======== WORKING DATA ========

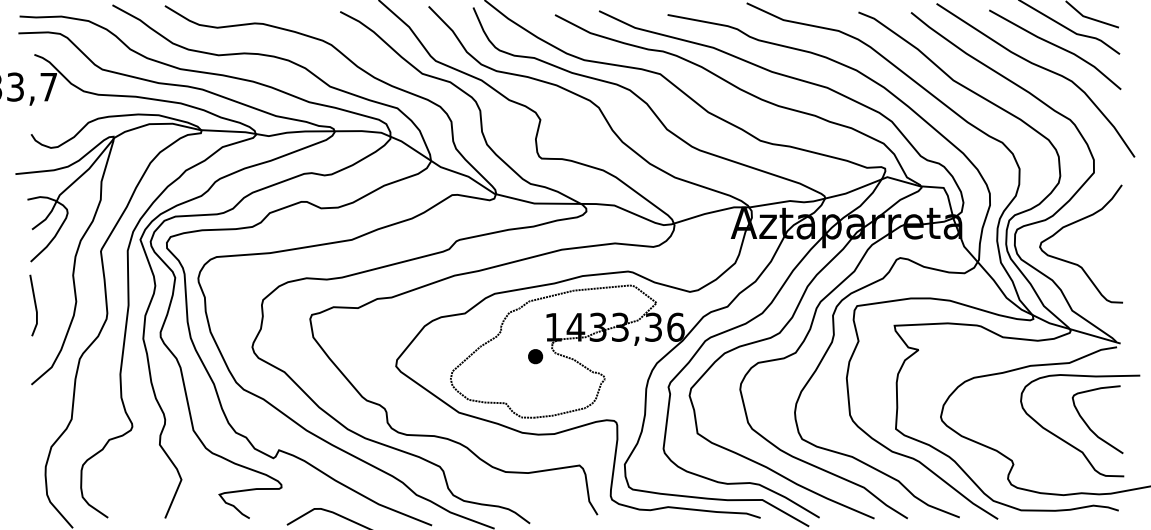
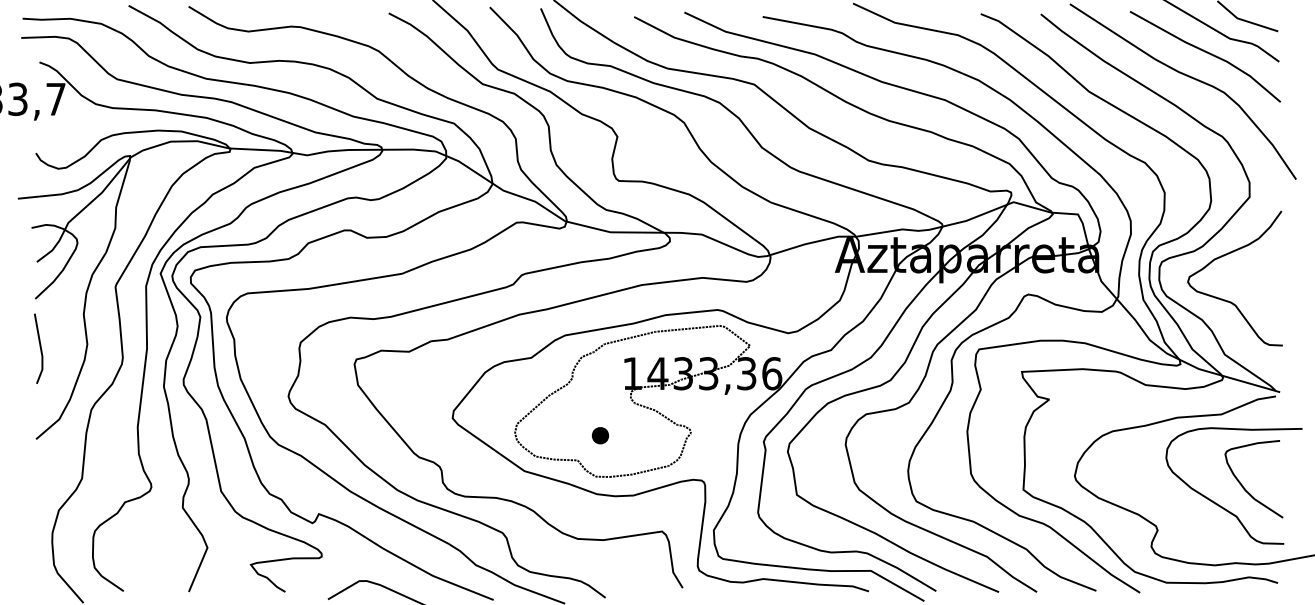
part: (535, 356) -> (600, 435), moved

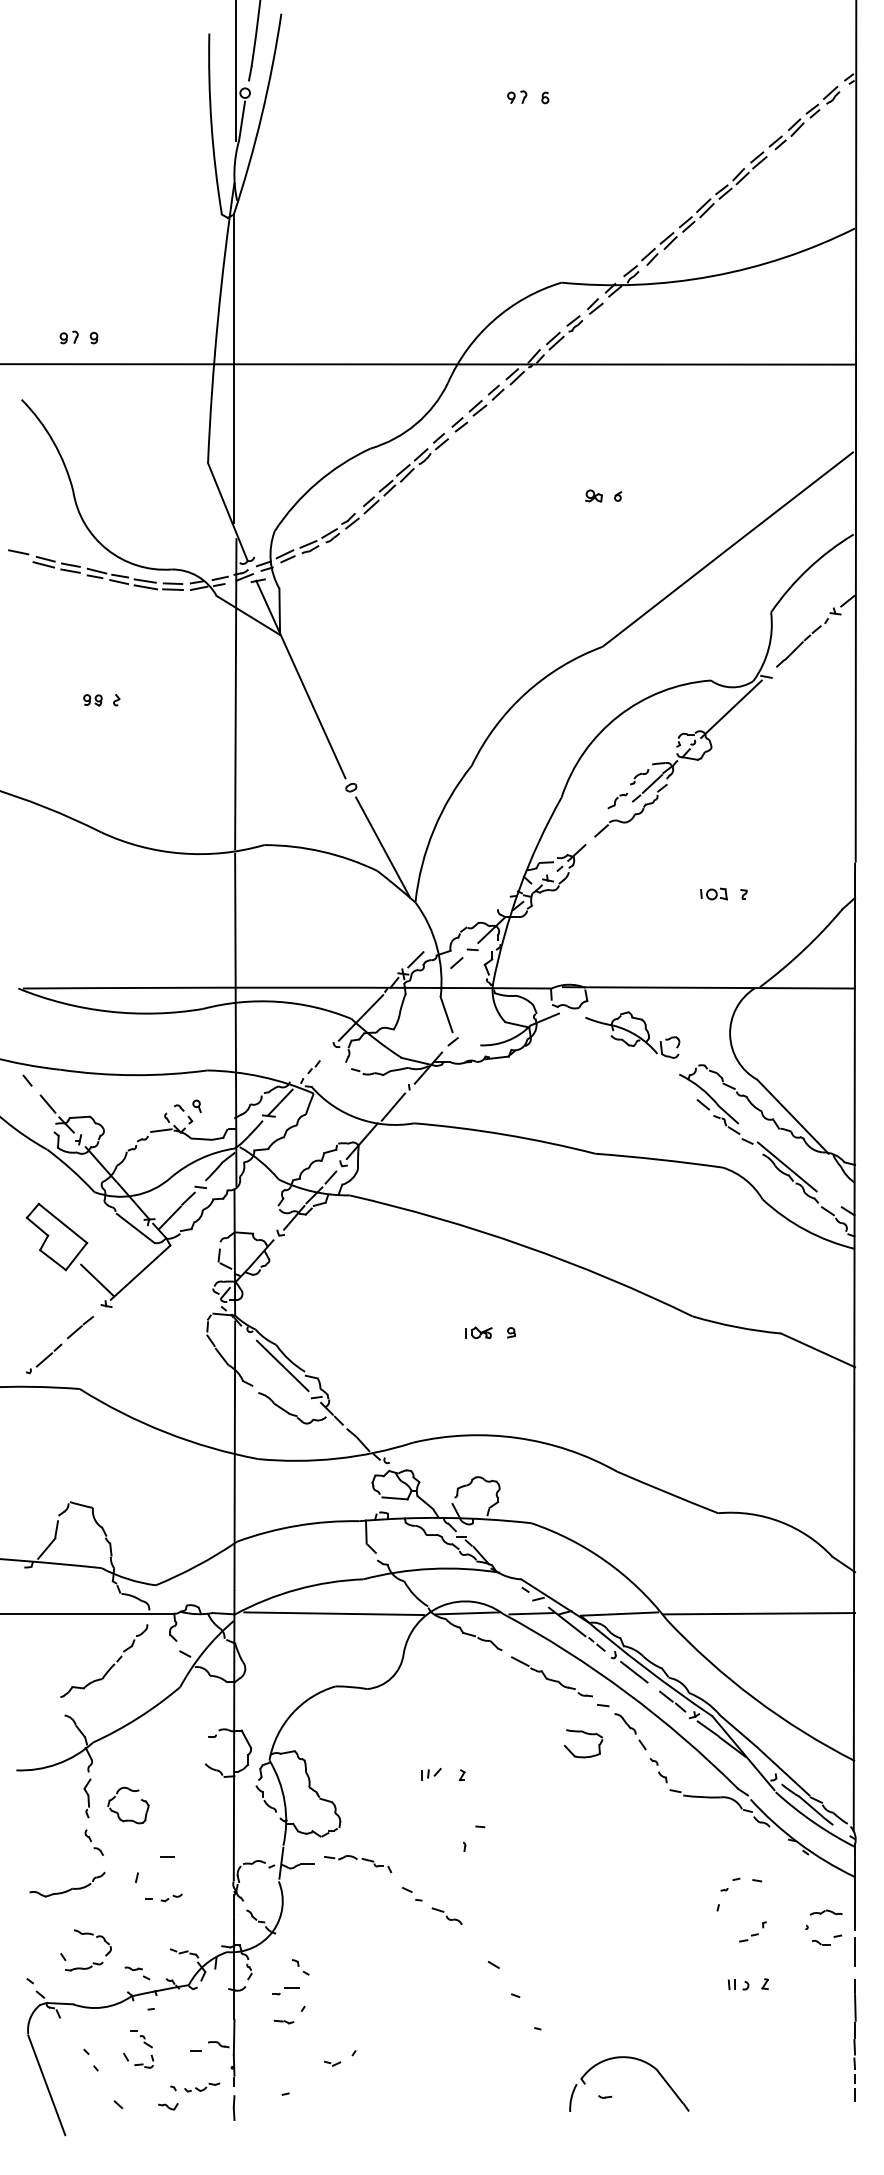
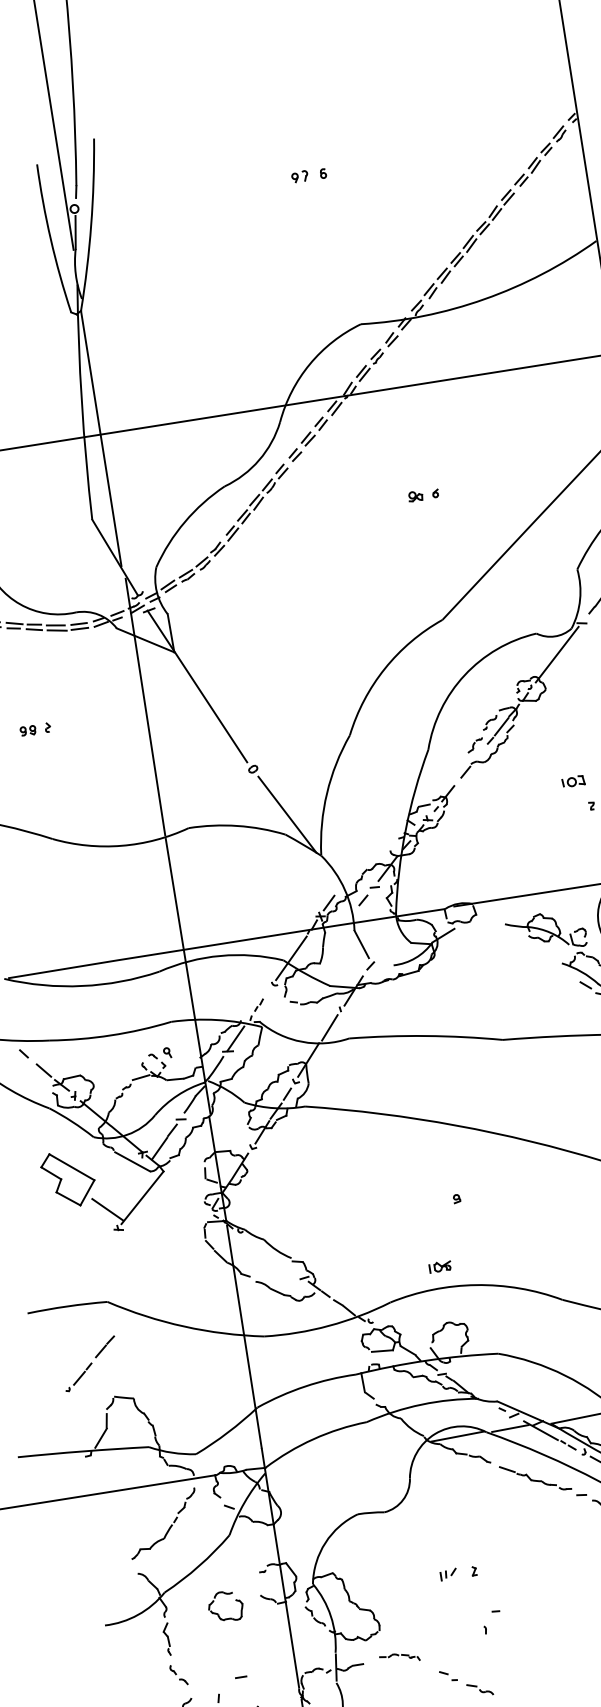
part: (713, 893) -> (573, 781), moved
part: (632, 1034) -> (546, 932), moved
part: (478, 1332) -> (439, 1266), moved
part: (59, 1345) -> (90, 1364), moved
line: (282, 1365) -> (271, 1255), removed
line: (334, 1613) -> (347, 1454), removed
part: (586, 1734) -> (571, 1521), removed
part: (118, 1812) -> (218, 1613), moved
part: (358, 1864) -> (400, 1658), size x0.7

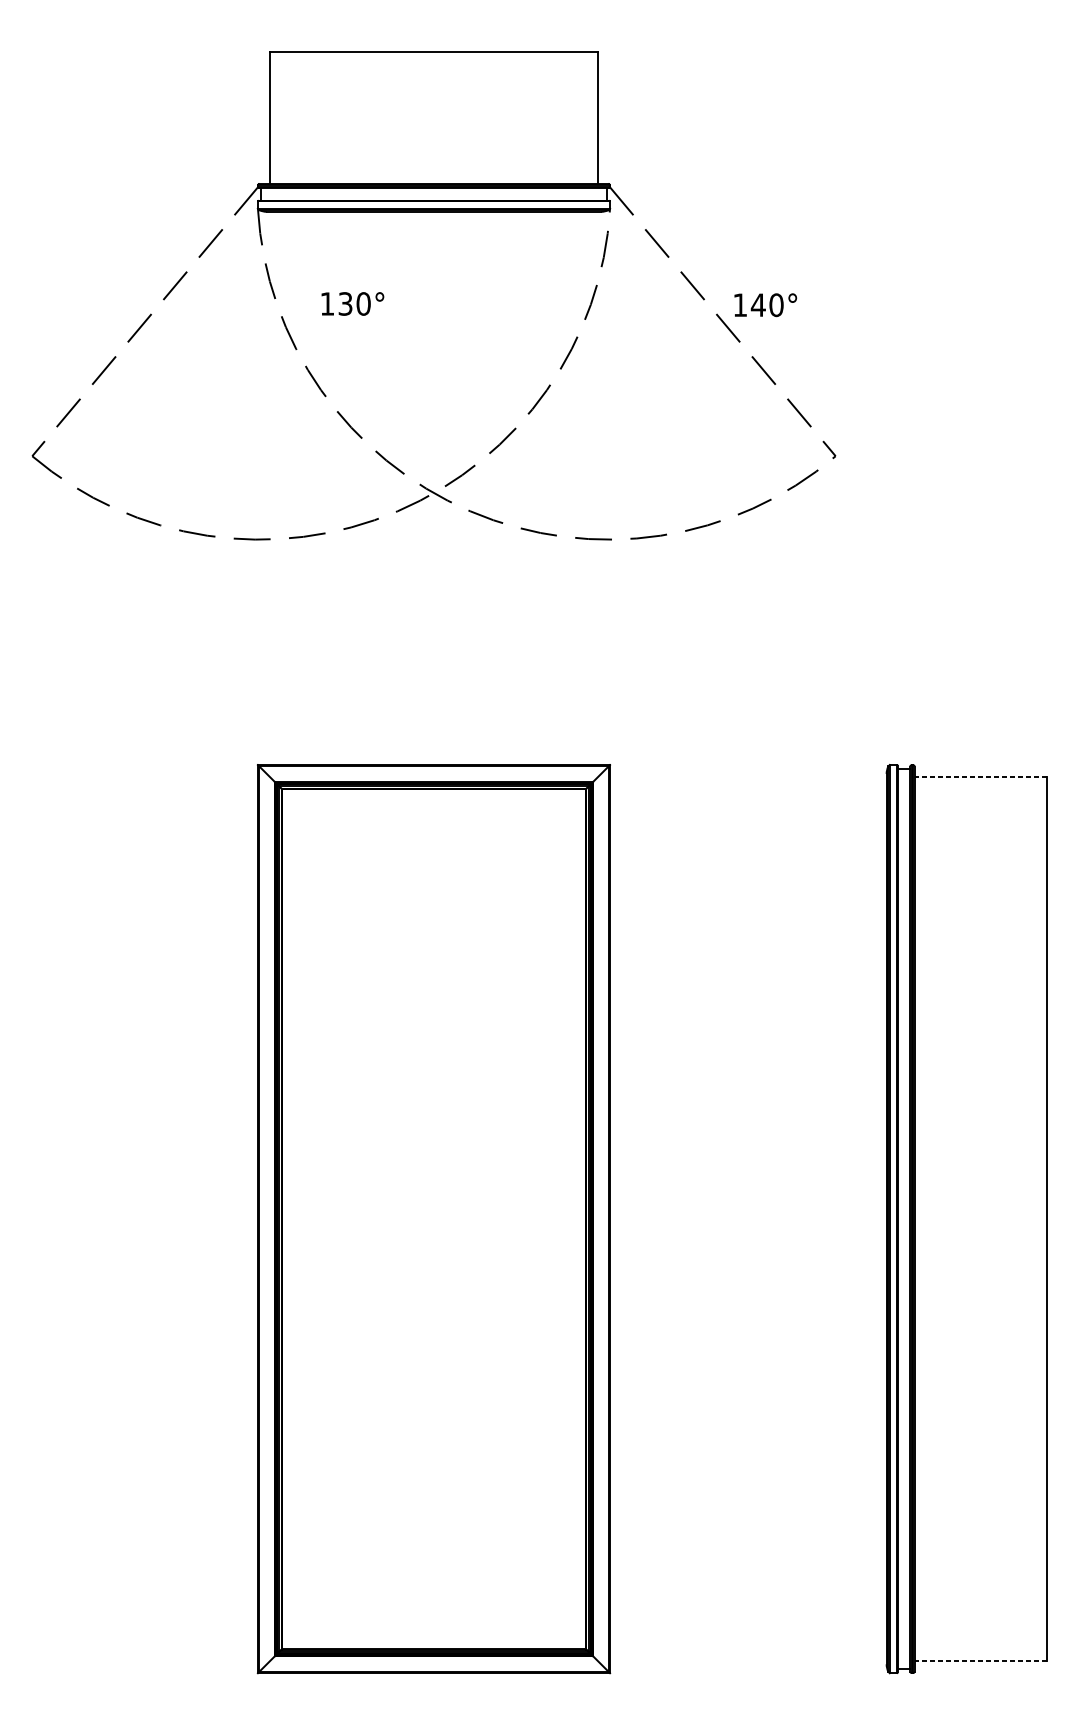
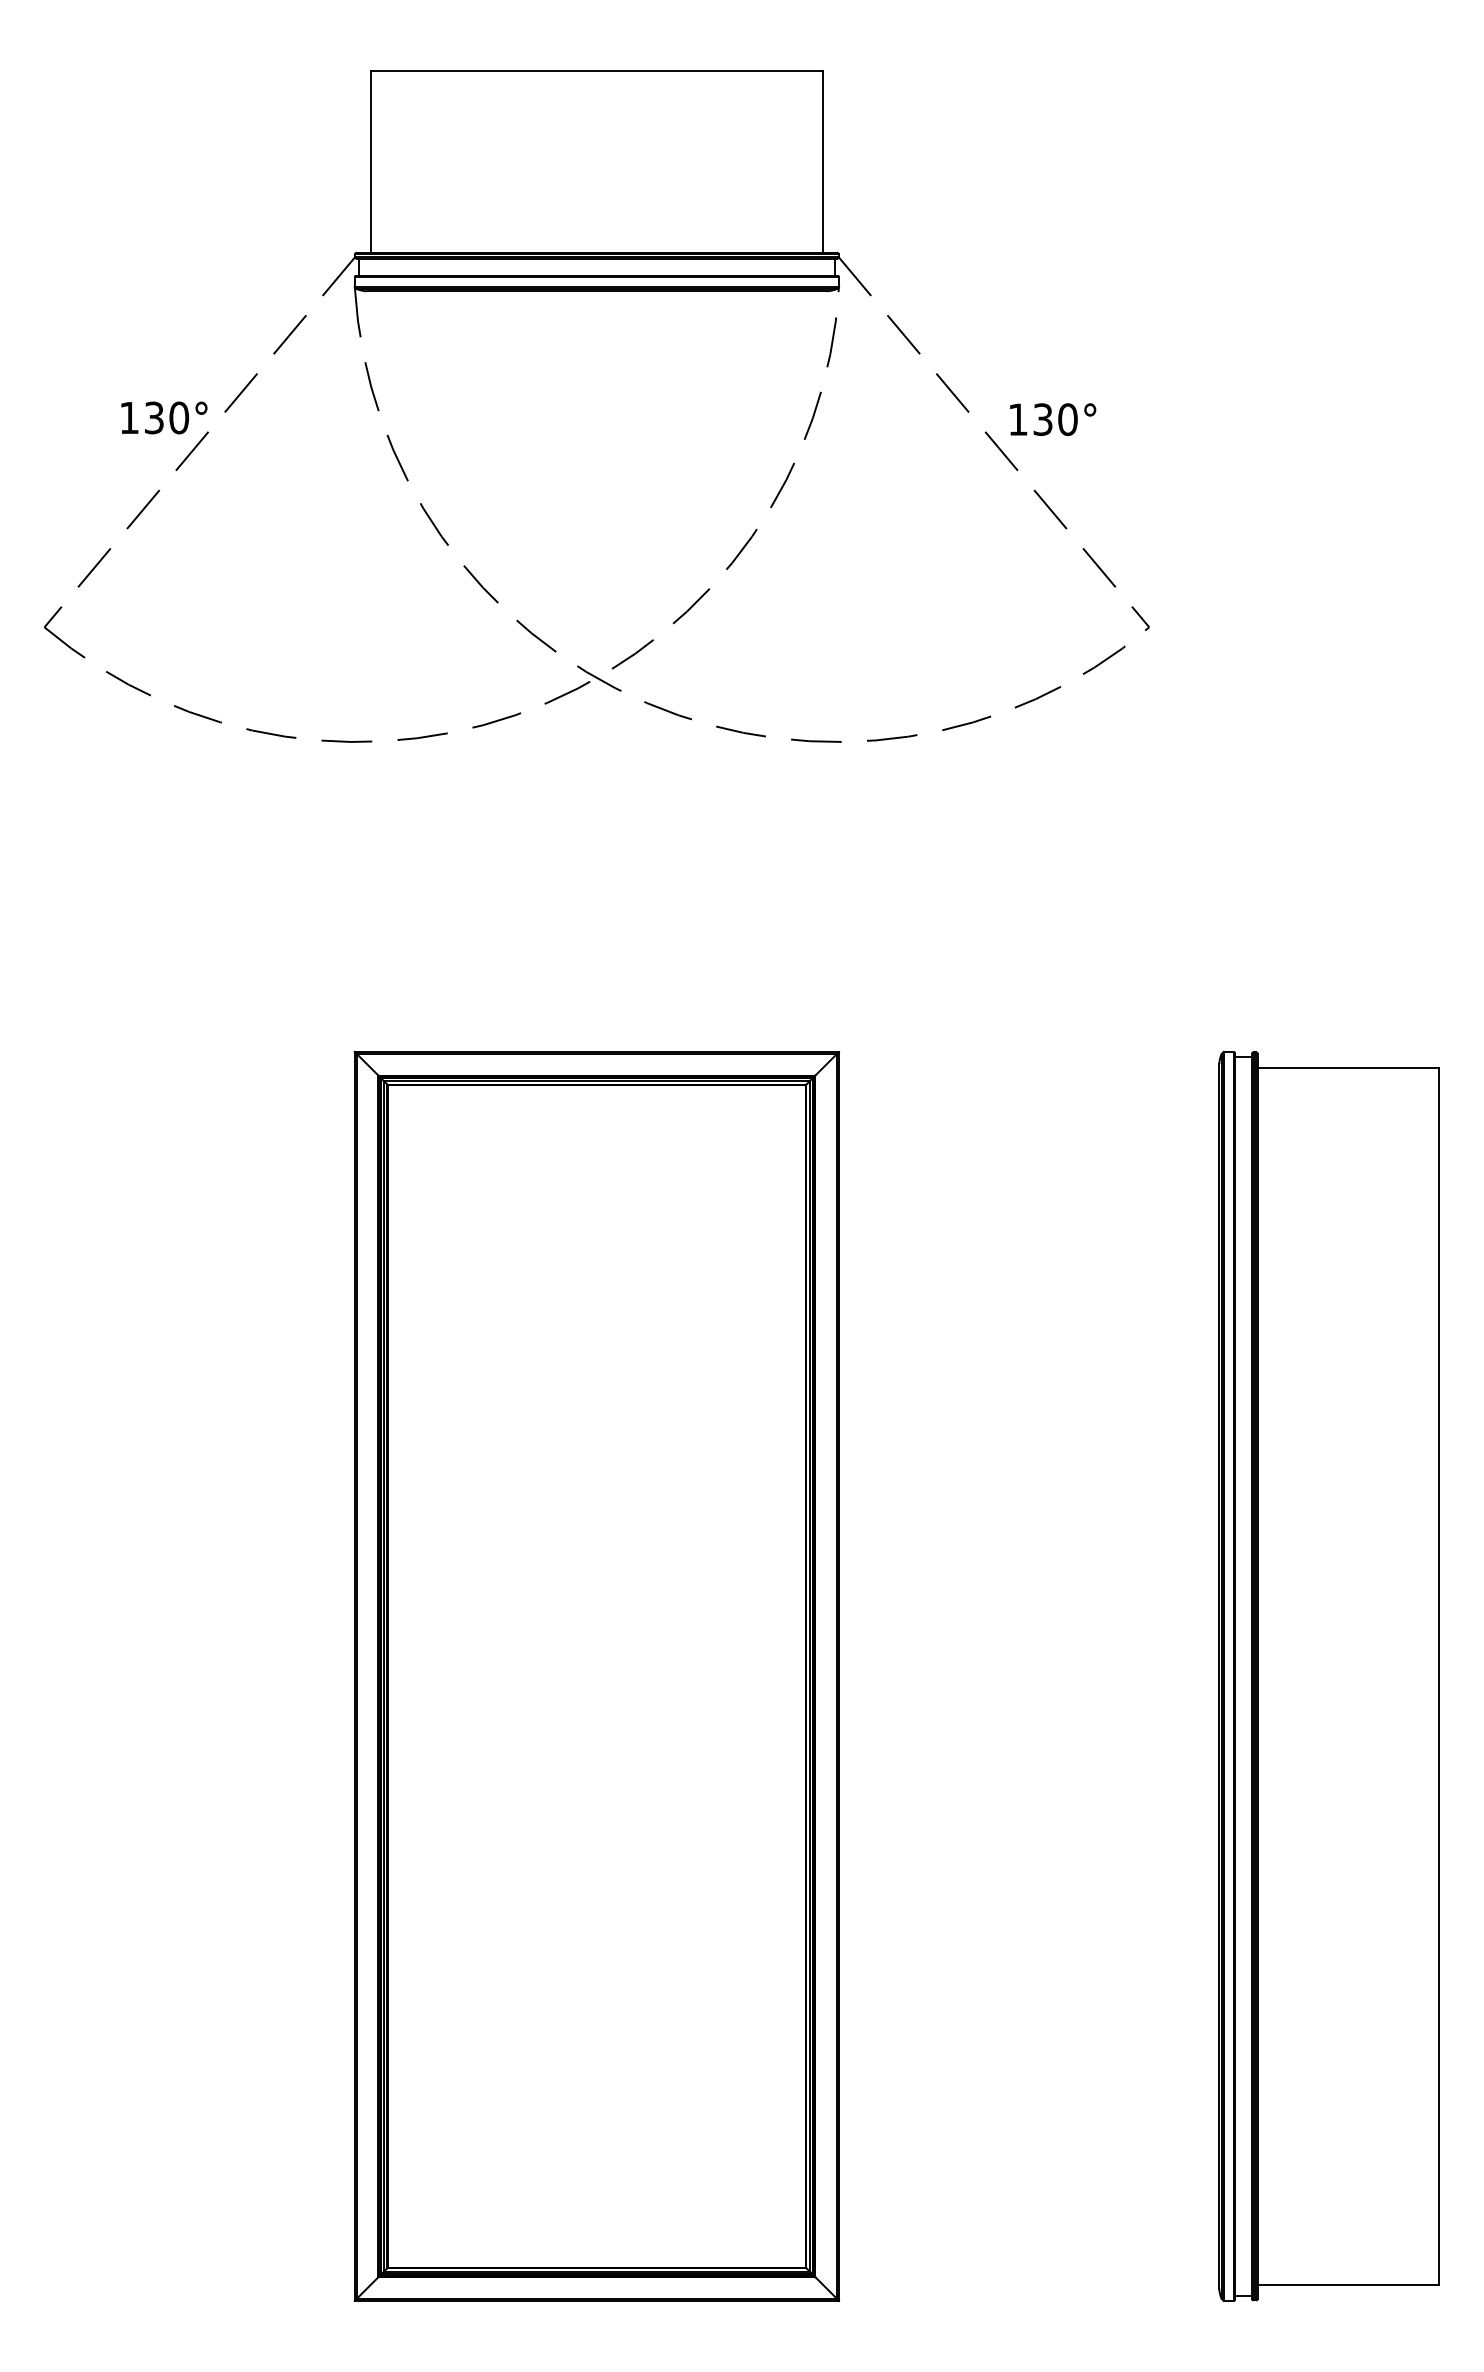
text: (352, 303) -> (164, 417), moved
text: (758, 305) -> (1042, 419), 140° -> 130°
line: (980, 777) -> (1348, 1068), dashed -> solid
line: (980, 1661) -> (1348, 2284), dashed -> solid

========

• PROBLEM DESCRIPTION
When copying the records, reproduce every entry exactly and omit all pictures.

• OUTPUT FOR THIS EXERCISE
part: (535, 356) -> (600, 435), moved

part: (713, 893) -> (573, 781), moved
part: (632, 1034) -> (546, 932), moved
part: (478, 1332) -> (439, 1266), moved
part: (59, 1345) -> (90, 1364), moved
line: (282, 1365) -> (271, 1255), removed
line: (334, 1613) -> (347, 1454), removed
part: (586, 1734) -> (571, 1521), removed
part: (118, 1812) -> (218, 1613), moved
part: (358, 1864) -> (400, 1658), size x0.7

text: (352, 303) -> (164, 417), moved
text: (758, 305) -> (1042, 419), 140° -> 130°
line: (980, 777) -> (1348, 1068), dashed -> solid
line: (980, 1661) -> (1348, 2284), dashed -> solid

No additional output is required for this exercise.